Which is nice! But that final scene was awfully discordant with what else happened in the finale episode, a strange and erratic half-ish hour that involved noxious queer Zillennial stereotypes and a celebrated actor staring at a toilet bowl full of human excrement. That wackiness was in keeping with much of And Just Like That’s tone; for three seasons, the show favored bawdy and broad comedy over the barbed wordplay and romantic yearning that defined Sex and the City. (Which could also be plenty silly.) Yet I held out hope that perhaps, just for the last episode, And Just Like That would get a bit more pensive and focused—that it would gather its characters and plot lines together into something poignant and meaningful.

The show didn’t really do that, which was disappointing. But I’ve had some time to sleep on it, and to think about watching TV, and about endings. And I’ve come to see King and Parker’s side of things: that not repeating the wistful glow of the SATC finale—at least not entirely—was maybe the right way to go.
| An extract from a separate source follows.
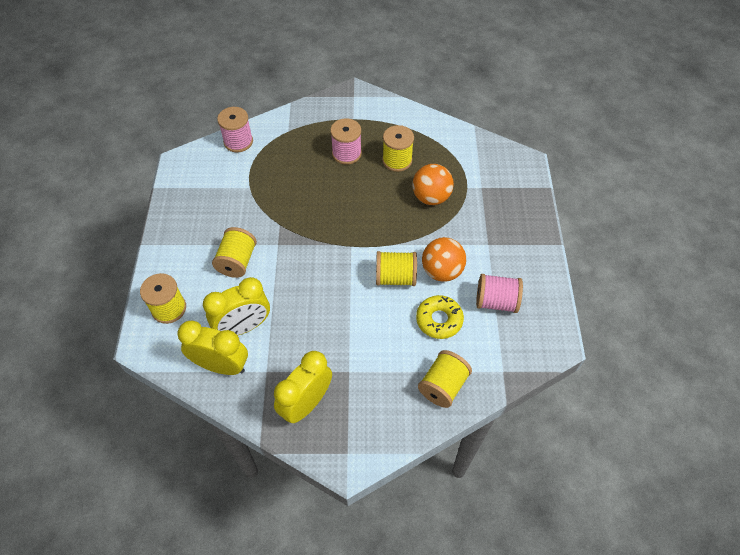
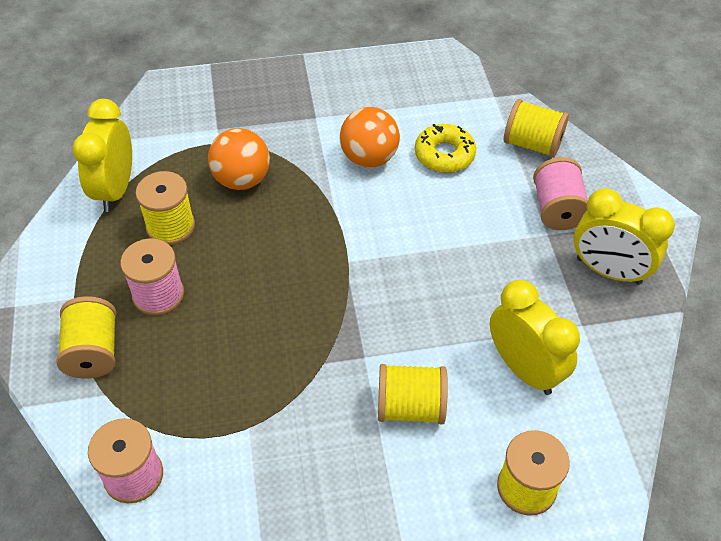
camera: 100 degrees left, 5 degrees down
yellow clock [178,321,248,375] -> yellow clock moved to [72,99,132,212]
yellow spool [376,251,417,286] -> yellow spool moved to [57,296,116,379]
pink spool [476,274,523,313] -> pink spool moved to [533,157,588,230]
It seems essential that And Just Like That remind us of the messy ramble of Carrie and her friends, their ongoing and ever-evolving existences nattering away long after their lives onscreen are supposed to be settled—fixed things gliding off in perfect harmony, far past the end credits.

So, yes: bring on the poop. Was it perhaps a bit undignified to force needy Victor Garber to film that scene? Maybe! But maybe he also had fun. And maybe it was equally amusing for Mario Cantone to get pied in the face by hunky Gieuseppe, and for Kristin Davis to close things out with one last romp in the hay with a newly tumescent Harry. It would have been lovely to have the girls together one last time, but that is not always how life works, especially as we age and routines spin off on varying trajectories.

From a TV-watching perspective, it’s also a welcome jolt to be challenged in our expectation of what a finale should be. Obviously plenty of shows have done that before—we’ve had snow globe reveals, large time jumps, a prison sentence, a sudden cut to black. And Just Like That, in its weird way, joins that tradition. And the oddness of its finale, its refusal to really resolve things in the most easily audience-satisfying way, echoes the most stirring and fascinating sentiment of its last season.

With Big dead, Carrie was free to rekindle things with the second great love of her life: Aidan, an always drippy SATC character whose drippiness took on a sinister edge in AJLT. Carrie’s arcs in seasons two and three largely concerned the strange frustration of not quite being able to make things work with Aidan. Surely their reunion was kismet, it was meant to be, and yet the two former fianceés never quite fit into each other’s lives. They didn’t back in the day, either—that’s why they broke up, twice. But away plugged Carrie anyway, determined that, narratively speaking, this is what was destined to be.

But then, a few episodes before the end, King released Carrie from that conventional TV wisdom—from the Big vs. Aidan binary, from the fan-service demands of nostalgia reboot culture. Nope: turns out Carrie was not fated to cling to either Big or Aidan forever. There was a secret third way, or infinite other ways. That’s a rather nice and mature and self-reflective bit of writing on the show’s part—a meta acknowledgment that the series itself had fallen into the trap of assumed inevitability, and then had to climb its way out of it.

I’m glad they wised up about that and let Carrie choose herself. It’s a more fitting ending for the character than, frankly, the original SATC finale ever was. Who knows what comes next, if anything comes at all. But amidst the toilet humor, AJLT did convincingly assert that Carrie only needs herself, and her friends, and her mind, and her talent, and her shoes. And whatever else she might exploit to carry herself into the great whatever.